The fire started at 2:31 p.m. on June 20 after an unknown vehicle’s exhaust system released a piece of carbon onto the dry roadside in front of Las Pilitas Nursery on Las Pilitas Road, according to Steve Reeder, deputy chief of CalFire’s San Luis Obispo County division.
“It’s kind of like a clogged artery, it just kinds of builds up, builds up, builds up, and then at some point has to break loose,” Reeder said.
The conditions at the time were rife for fire—temperatures were near 100 degrees, relative humidity was at a very low 7 percent, and winds were blowing about 10 miles per hour to the southeast, which carried the fire toward Parkhill Road.
The fire swept through hundreds of acres, destroying two homes, four mobiles homes, two RVs being used as residences, 10 outbuildings, and seven vehicles.

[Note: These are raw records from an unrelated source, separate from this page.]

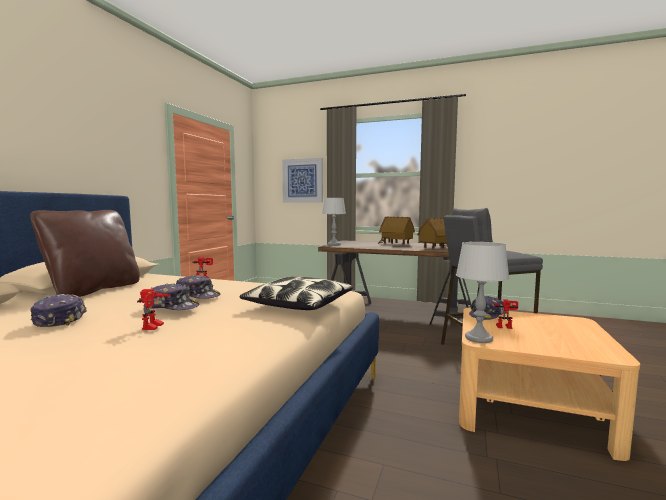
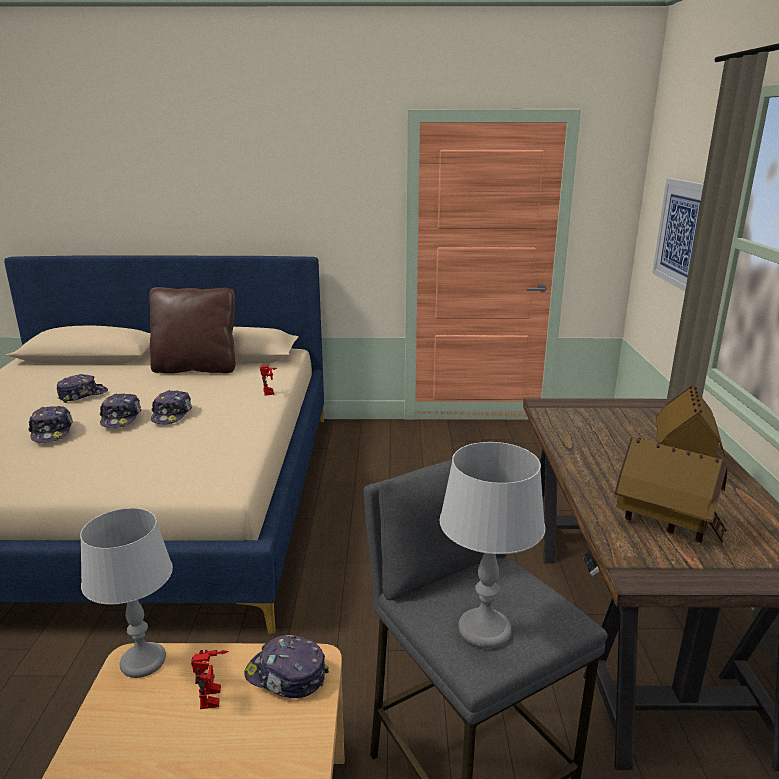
camera: 70 degrees right, 15 degrees up
toy robot [137,289,171,330] -> cap [28,406,73,442]
pillow [240,276,353,310] -> none
grey table lamp [322,198,346,245] -> grey table lamp moved to [439,442,545,649]

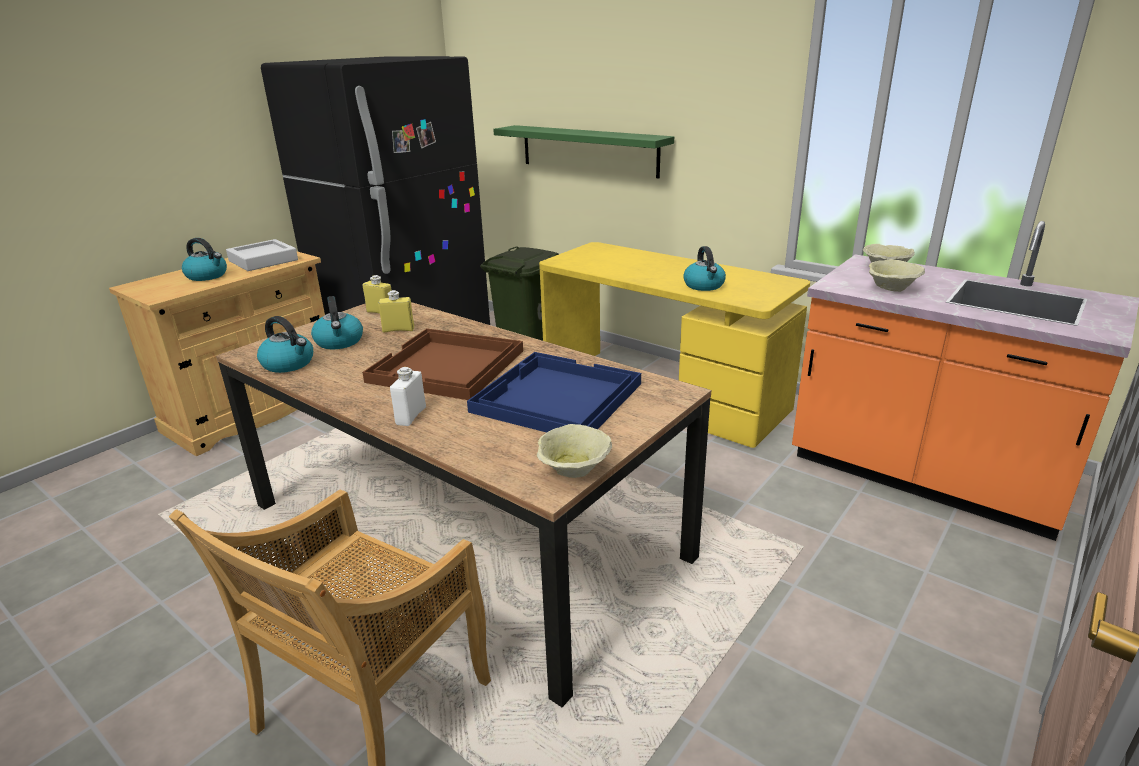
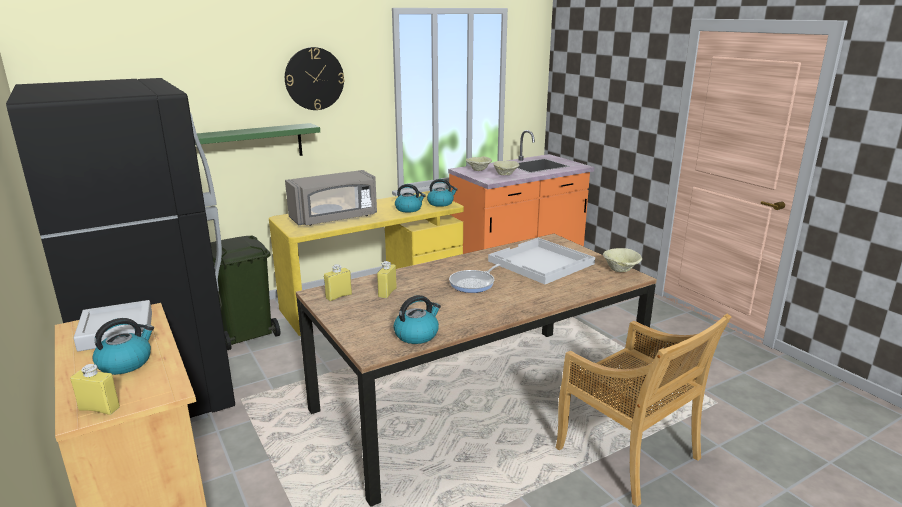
camera: 70 degrees left, 5 degrees down
kettle [311,296,363,349] -> kettle moved to [427,179,458,207]
brown tray [362,328,523,400] -> frying pan [449,264,501,293]
white bottle [390,367,426,426] -> none
blue tray [467,352,641,433] -> white tray [488,238,595,284]
none -> yellow bottle [70,364,120,415]
none -> wall clock [285,47,344,110]
none -> grey microwave [285,170,377,226]

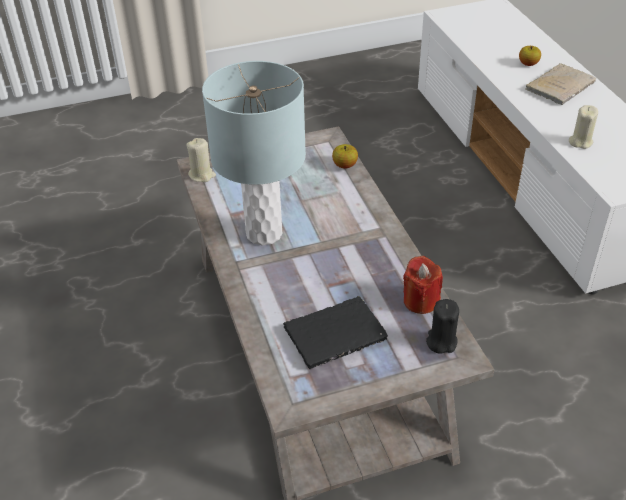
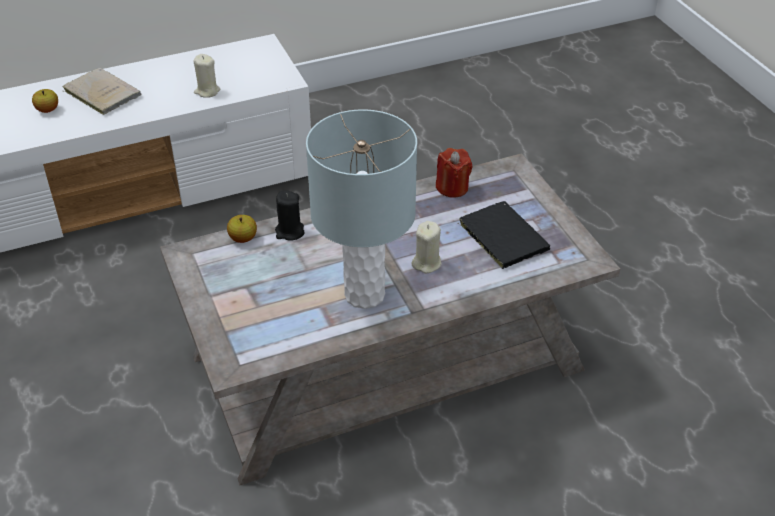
camera: 95 degrees left, 0 degrees up
beige candle [186,138,216,182] -> beige candle moved to [411,221,442,273]
black candle [426,299,459,354] -> black candle moved to [275,191,305,241]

There were four injuries reported and 109 properties lost power. Reeder said evacuation orders were issued to 72 properties, and of those, 33 were evacuated, 28 refused to leave, and nobody was home at 11 of them. California law says that people can’t be forced to evacuate. Six large animals and several smaller ones were also evacuated.
During the evacuation period, the San Luis Obispo Red Cross opened an evacuation center and hosted approximately 10 to 15 people at any given time, including two families who lost their homes, said Jessica Piffero, regional director of communications for the organization’s central California region.
By late afternoon on June 21, the fire was 50 percent contained, and evacuation orders were lifted at 5 p.m. As of press time on June 24, the fire was 95 percent contained, and firefighters were extinguishing hotspots as certain areas continued to smolder. They expected to fully contain the fire by the end of the day.
So far, the estimated cost of fighting the fire—not including property damage and lost homes—is $3.5 million. The response brought in 593 fire personnel from several local, state, and federal agencies.
Because of ongoing drought conditions, firefighting crews were given strict instructions as to where they could draw water during the emergency. While helicopters picked up water from the nearby lake, water tenders were told to only use water from the town of Santa Margarita if there was an immediate need. Instead, most of the water came from a private landowner on O’Donovan Road in the Creston area and the Atascadero Mutual Water Company.
“We knew that Santa Margarita is in a very critical situation with their water supply,” Reeder said.
While things are winding down, several people now have nowhere to live. Piffero said the local chapter of the Red Cross will be helping the families that lost their homes “set up the road to recovery to pick up the pieces.”